SCOTUS is Corrupt!

 “The Supreme Court has lost its honor, prestige, and standing, & has become nothing more than a political body, with our Country paying the price.” – Donald Trump

What a crybaby!

I am no fan of this Supreme Court but in this case, the law is clear. The House Ways and Means Committee has the explicit legal authority to review the tax returns of ANY citizen. Mr. Trump is a citizen. It is not even a close call.

28 thoughts on “SCOTUS is Corrupt!

  1. Didn’t he appoint one third of those on the Court today? Then, by definition HE is just as corrupt. Or incompetent and should never be allowed to serve in any elected position. Except MAYBE, HOA director at Mar-a-Lago.

    Liked by 2 people

    1. They have the power to view the returns FOR LEGISLATIVE PURPOSE, not to look for something to leak to the press.

      Violating any taxpayer’s privacy is a felony.

      They have become accustomed to being able to use leaks without consequence, but that ends Jan 3.


      1. The law (IRC Section 6103f) grants the authority and does not qualify the authority in any way. However, it can be argued that the general principle applies – Congress should only use its investigatory powers for legitimate legislative purposes. (As an aside, what legitimate legislative purpose is served by investigation of Hunter Biden?)

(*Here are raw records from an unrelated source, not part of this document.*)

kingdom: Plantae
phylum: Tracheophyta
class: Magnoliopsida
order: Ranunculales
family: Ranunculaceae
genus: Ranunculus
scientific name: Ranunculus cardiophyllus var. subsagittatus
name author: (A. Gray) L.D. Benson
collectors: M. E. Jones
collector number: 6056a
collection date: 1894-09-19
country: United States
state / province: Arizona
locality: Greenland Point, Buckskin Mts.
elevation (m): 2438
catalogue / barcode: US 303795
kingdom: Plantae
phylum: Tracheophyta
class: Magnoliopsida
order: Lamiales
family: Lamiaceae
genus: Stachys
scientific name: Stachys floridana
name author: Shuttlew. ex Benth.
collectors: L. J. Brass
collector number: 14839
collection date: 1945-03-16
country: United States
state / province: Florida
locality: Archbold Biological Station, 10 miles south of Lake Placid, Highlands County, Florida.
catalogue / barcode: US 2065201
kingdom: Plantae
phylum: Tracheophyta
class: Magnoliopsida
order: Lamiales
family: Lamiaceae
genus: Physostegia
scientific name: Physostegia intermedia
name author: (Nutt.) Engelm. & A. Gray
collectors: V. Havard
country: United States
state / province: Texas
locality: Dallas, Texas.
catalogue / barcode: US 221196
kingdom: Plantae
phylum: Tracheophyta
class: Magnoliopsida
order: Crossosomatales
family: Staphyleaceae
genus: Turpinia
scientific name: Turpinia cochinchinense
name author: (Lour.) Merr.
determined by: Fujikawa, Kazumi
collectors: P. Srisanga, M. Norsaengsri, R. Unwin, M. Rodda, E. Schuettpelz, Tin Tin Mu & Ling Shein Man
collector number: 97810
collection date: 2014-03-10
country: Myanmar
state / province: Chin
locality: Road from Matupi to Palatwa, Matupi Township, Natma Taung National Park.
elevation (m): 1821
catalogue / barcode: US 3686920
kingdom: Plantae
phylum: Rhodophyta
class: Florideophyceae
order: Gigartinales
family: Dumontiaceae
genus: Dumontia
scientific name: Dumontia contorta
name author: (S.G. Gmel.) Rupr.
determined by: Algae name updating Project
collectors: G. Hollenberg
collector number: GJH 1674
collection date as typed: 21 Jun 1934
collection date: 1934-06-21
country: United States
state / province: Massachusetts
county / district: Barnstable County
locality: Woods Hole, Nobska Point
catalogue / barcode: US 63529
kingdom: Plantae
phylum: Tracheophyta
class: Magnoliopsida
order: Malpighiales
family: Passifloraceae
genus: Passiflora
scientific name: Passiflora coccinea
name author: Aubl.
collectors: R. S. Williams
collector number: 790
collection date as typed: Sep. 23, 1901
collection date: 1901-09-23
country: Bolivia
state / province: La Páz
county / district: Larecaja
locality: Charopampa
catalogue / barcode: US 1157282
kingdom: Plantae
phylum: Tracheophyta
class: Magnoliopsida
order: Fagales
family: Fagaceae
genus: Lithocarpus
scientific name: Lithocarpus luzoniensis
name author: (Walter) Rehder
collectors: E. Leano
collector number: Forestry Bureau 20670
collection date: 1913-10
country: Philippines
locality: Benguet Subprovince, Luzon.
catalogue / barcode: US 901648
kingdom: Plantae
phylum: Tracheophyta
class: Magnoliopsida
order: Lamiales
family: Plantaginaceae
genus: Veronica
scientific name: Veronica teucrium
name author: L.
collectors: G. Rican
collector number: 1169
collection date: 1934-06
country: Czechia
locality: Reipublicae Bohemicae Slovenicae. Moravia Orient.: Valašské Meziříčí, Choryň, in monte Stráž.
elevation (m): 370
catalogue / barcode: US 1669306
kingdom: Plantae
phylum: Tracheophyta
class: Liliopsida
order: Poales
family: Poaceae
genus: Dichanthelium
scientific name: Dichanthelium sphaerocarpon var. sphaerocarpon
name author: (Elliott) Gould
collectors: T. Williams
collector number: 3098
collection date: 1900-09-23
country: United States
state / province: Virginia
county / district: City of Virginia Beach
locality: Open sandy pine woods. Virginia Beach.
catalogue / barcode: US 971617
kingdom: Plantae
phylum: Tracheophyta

        With respect to Trump’s taxes, the legitimate legislative purpose is easily discerned. He has frequently bragged about paying zero taxes on income streams supposedly in the many millions so examining his returns DOES serve a legislative purpose – identifying and closing egregious loopholes that allow the uber wealthy to avoid paying their share. And since the very Trump-friendly SCOTUS has ruled in favor of the House, it would seem your charge of “felony” is a little bit overblown.

        Liked by 1 person

        1. I have company, no time to look it up for you but it came up before here. It’s in the Act establishing the IRS, Disclosure of taxpayer information other than in prosecution of tax fraud is a felony.


      2. RE: “The law (IRC Section 6103f) grants the authority and does not qualify the authority in any way.”

        Not true. The first sentence of the statute, for example, states: “Returns and return information shall be confidential…”


      3. And you don’t think the firebrands in the GOP won’t leak like a crab pot any tidbits from the investigations they are planning.

        An aside to this conversation is the value of leaks. From either party.

        We have three ways to learn what is going on in government.

        It tells us directly.
        It leaks to the press.
        The press investigates on its own.

        The only one that is probably the least partisan is #3. But even that requires skilled, experienced and well connected reporters that have years of contacts.

        I know, the press is an enemy of the people…unless it is ideologically friendly to the reader. But nothing is perfect and everything is political in a democratic republic. And so long as that is the case, leaks and contacts are all we have to challenge the party line.


        Liked by 1 person

        1. The privacy of tax returns is guaranteed in the tax law. Anyone violating that privacy is encouraging dishonesty in filing on a mass scale.

          They should go to prison, regardless of party.


          1. I was talking about the release of the returns to Congress. If they become public record because of some leak, possibly by a GOP member who is too afraid of TFG to confront him head on, then it happens.

            You once again only put the negative onus on the Democrats, when in fact, both parties have been attributed for leaks.


    1. Thanks. I notice that 26 USC 6103 gives legal authority to Congress to review any tax return, as you say, but not without restrictions. In this case, then, the SCOTUS order must be read as permitting the review, but not the violation of any of those restrictions.

      This is a good example of why our government can only work if officials adhere to an honor code. Using 26 USC 6103 to obtain tax returns may be technically legal, but if the returns are subsequently mishandled then the burden would be on the taxpayer to seek redress. In other words, such mishandling would be dishonorable.


      1. Any leaking of Trump’s personal tax returns would be illegal. That has always been the case. However, Trump’s privacy does not extend to protection against criminal referrals. If there is evidence in the returns of tax fraud, the committee can refer them for prosecution where they might end up legally in the public’s view.

        Liked by 1 person

      2. RE: “If there is evidence in the returns of tax fraud, the committee can refer them for prosecution where they might end up legally in the public’s view.”

        That would be a dishonorable use of Congressional powers, in my view. If Congress suspects tax fraud, it doesn’t need to review the returns itself.


        1. “That would be a dishonorable use of Congressional powers, in my view.”

          Are you sure? Would it be “dishonorable” for Congressional investigators looking into Hunter Biden (for some legislative purpose, ha!) to turn over evidence of a crime for prosecution?

          Liked by 1 person

          1. RE: “So what is the ‘honorable’ legislative purpose of investigating the business affairs of a private citizen?”

            We can address that question when Congress actually launches such an investigation.


  2. Oh that is too funny! The Supreme Court “has become nothing more than a political body.” How could that have happened I wonder?

    And Karma says to Trump: “You ain’t seen nothin’ yet!”